■ **Directions for this task**:
Please transcribe the data below in full. Omit any picture you find in it.

■ **Stored data**:
Segment Open

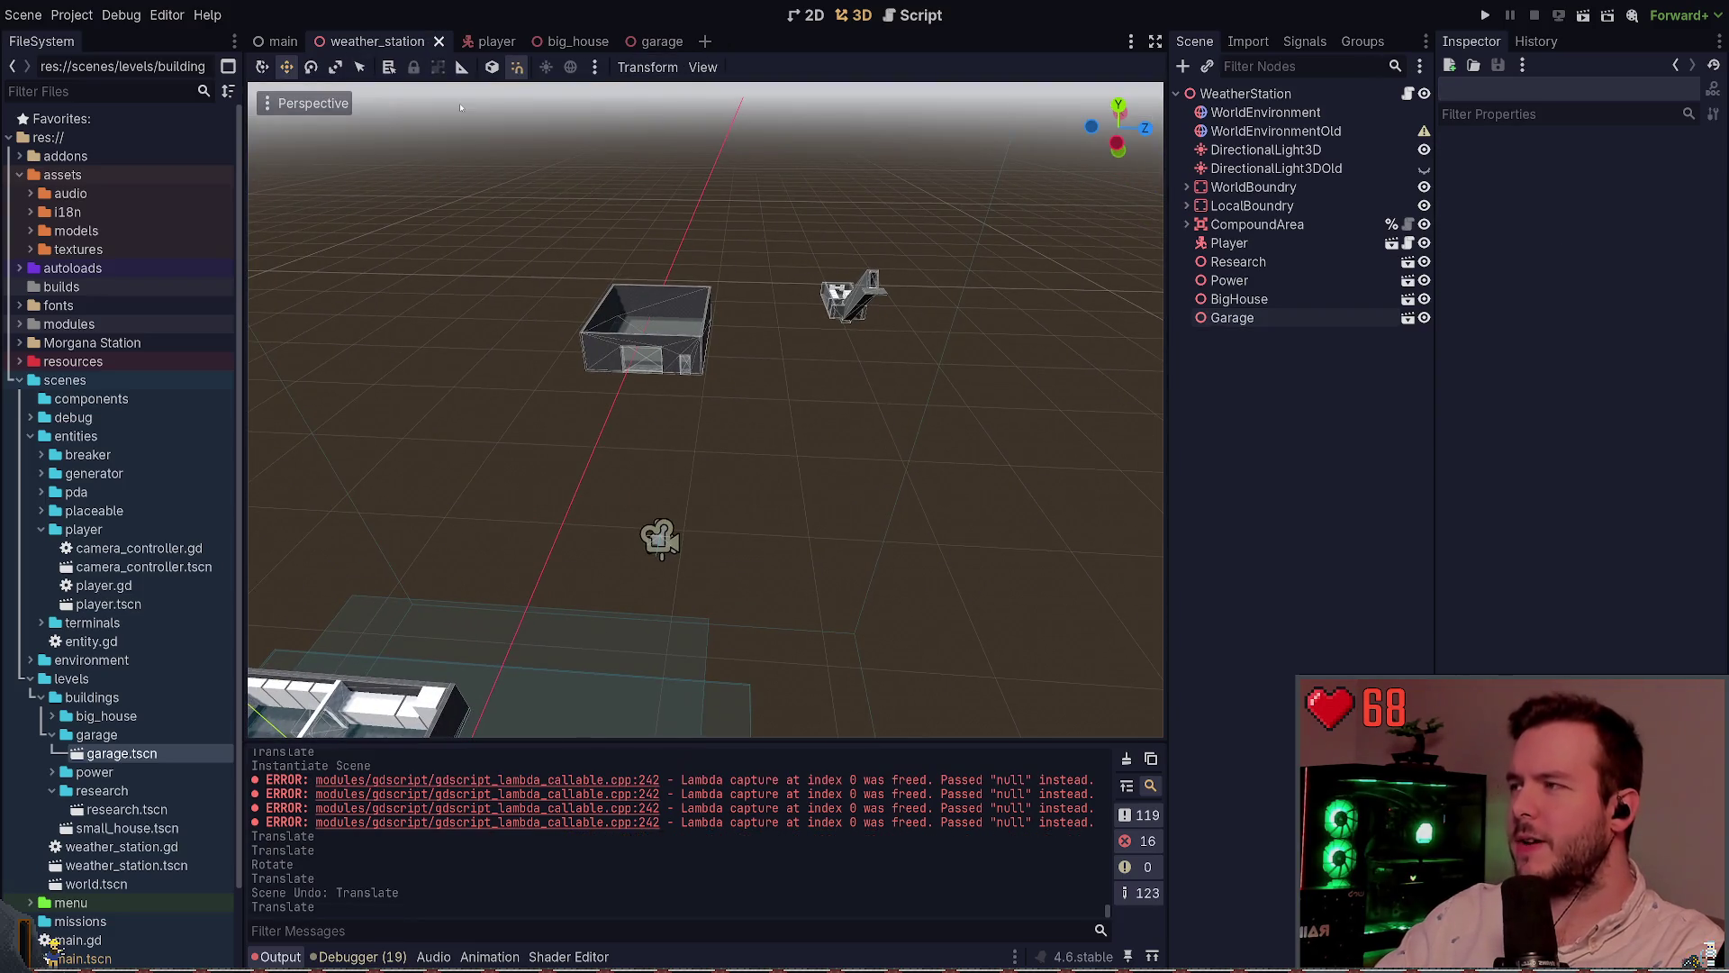
key(alt+Tab)
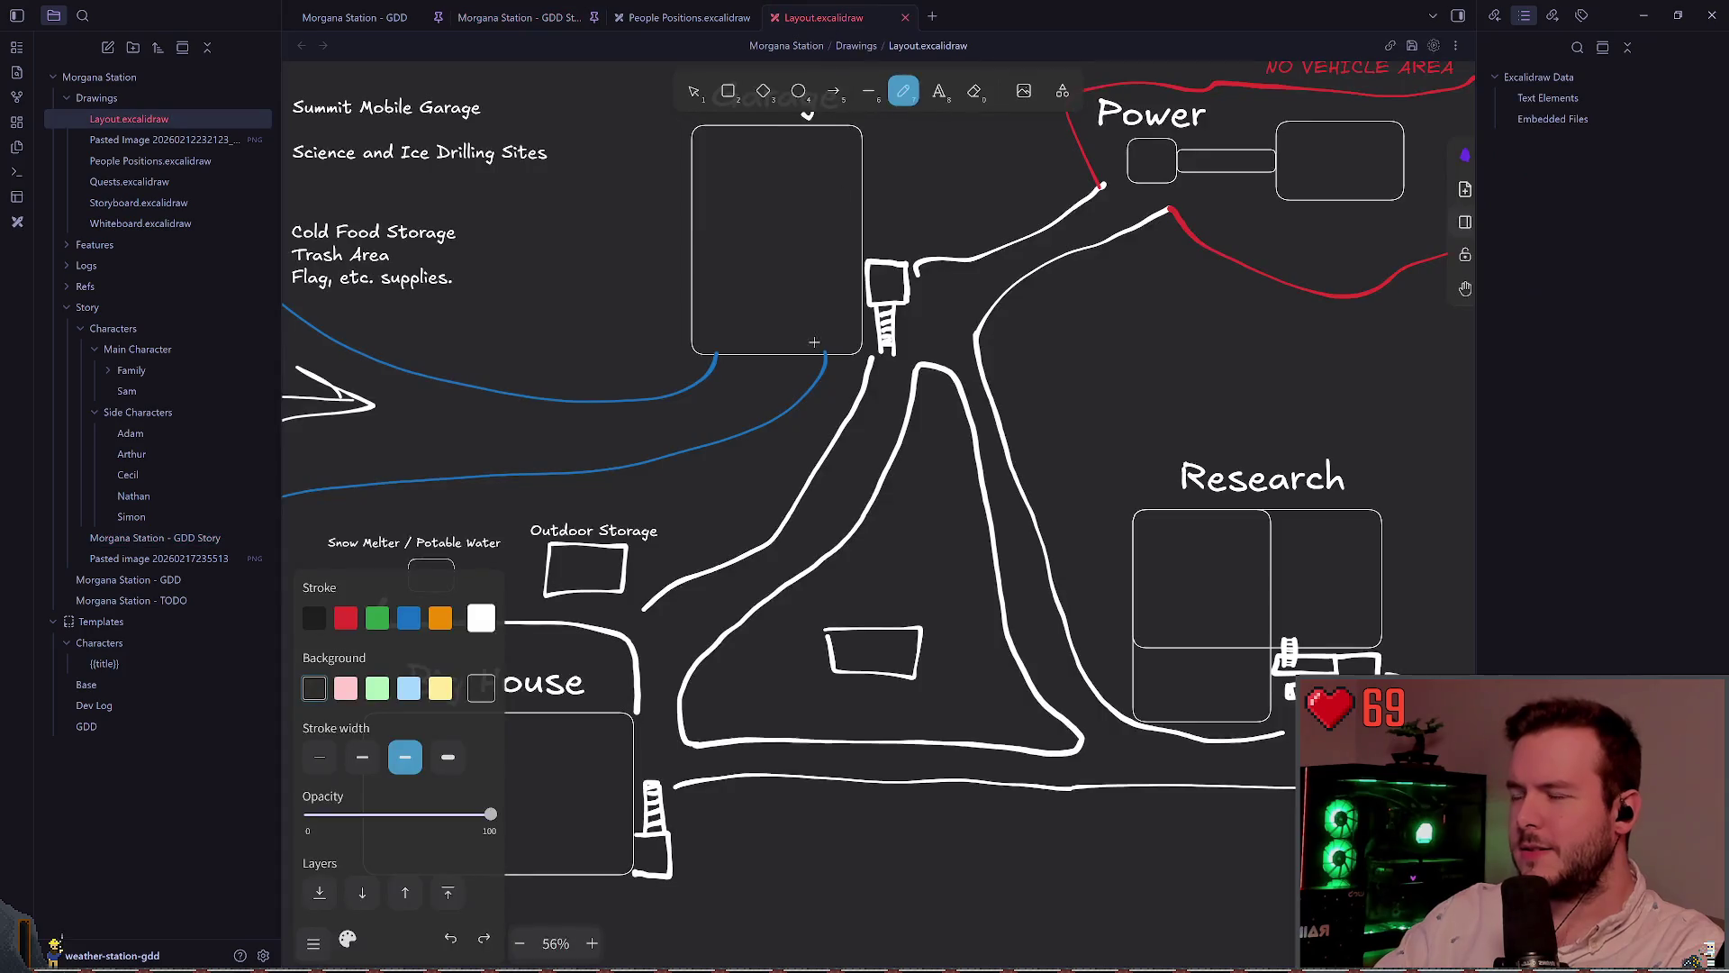
Pan the Layout.excalidraw map, circle the shelter area, undo it, and return to Godot
scroll(761, 351, up, 1)
scroll(755, 324, down, 3)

Segment Closed

■ **Output for this exercise**:
key(alt+Tab)
Pan the Layout.excalidraw map, circle the shelter area, undo it, and return to Godot
scroll(761, 351, up, 1)
scroll(755, 324, down, 3)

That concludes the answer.